▶ _Task goal_: Please write out all the data that follows exactly, without the pictures.

▶ _Material provided_:
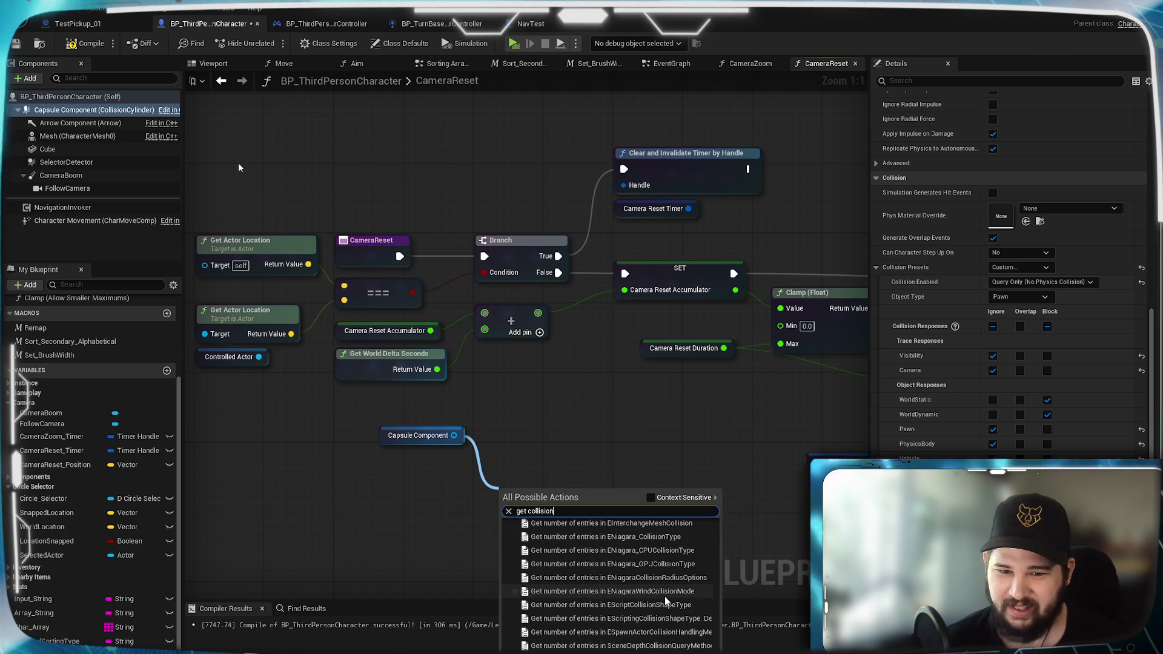
pyautogui.scroll(3, 664, 596)
pyautogui.scroll(5, 664, 596)
pyautogui.scroll(3, 666, 596)
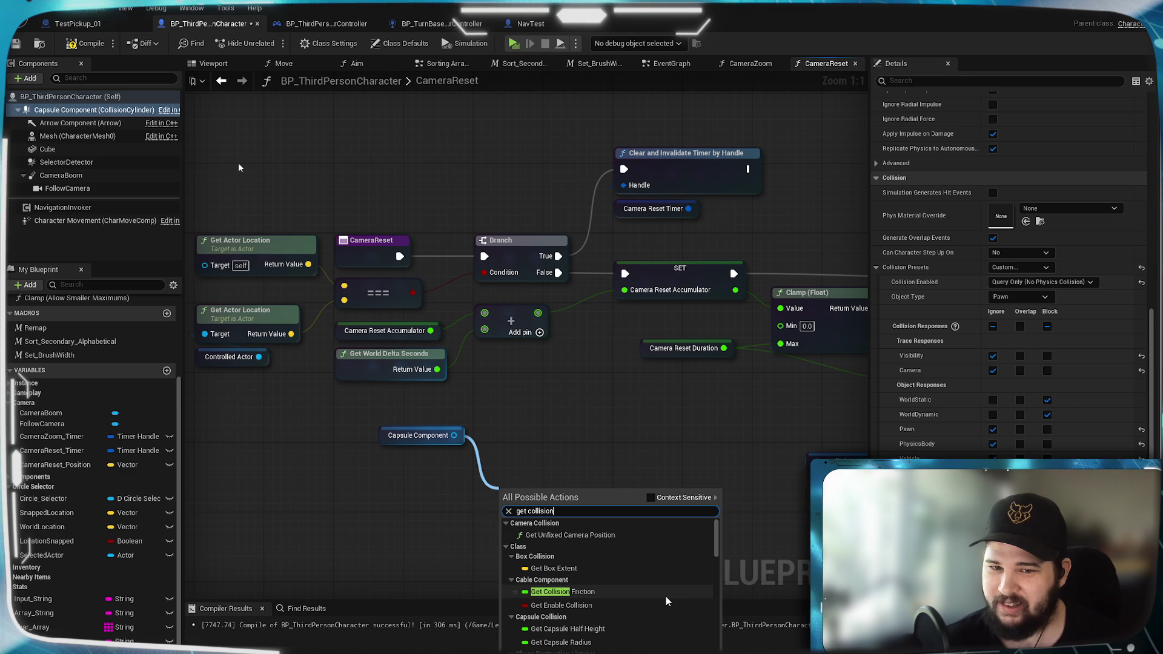
pyautogui.scroll(-1, 658, 576)
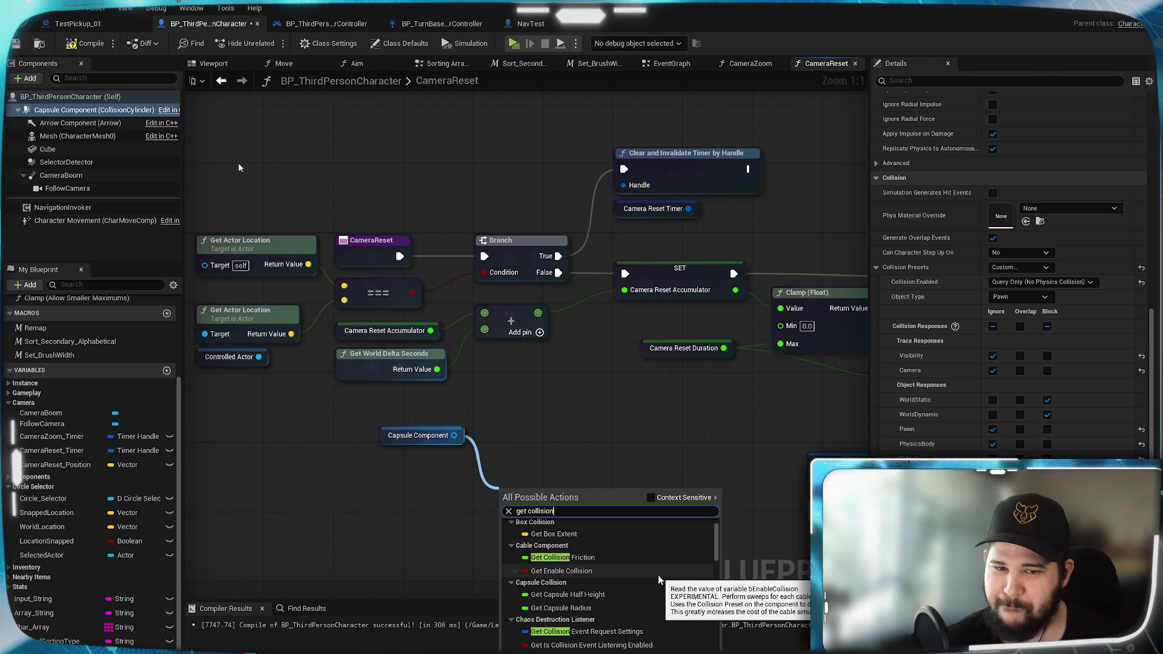
pyautogui.scroll(-1, 658, 575)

▶ _Task output_:
pyautogui.scroll(3, 664, 596)
pyautogui.scroll(5, 664, 596)
pyautogui.scroll(3, 666, 596)
pyautogui.scroll(-1, 658, 576)
pyautogui.scroll(-1, 658, 575)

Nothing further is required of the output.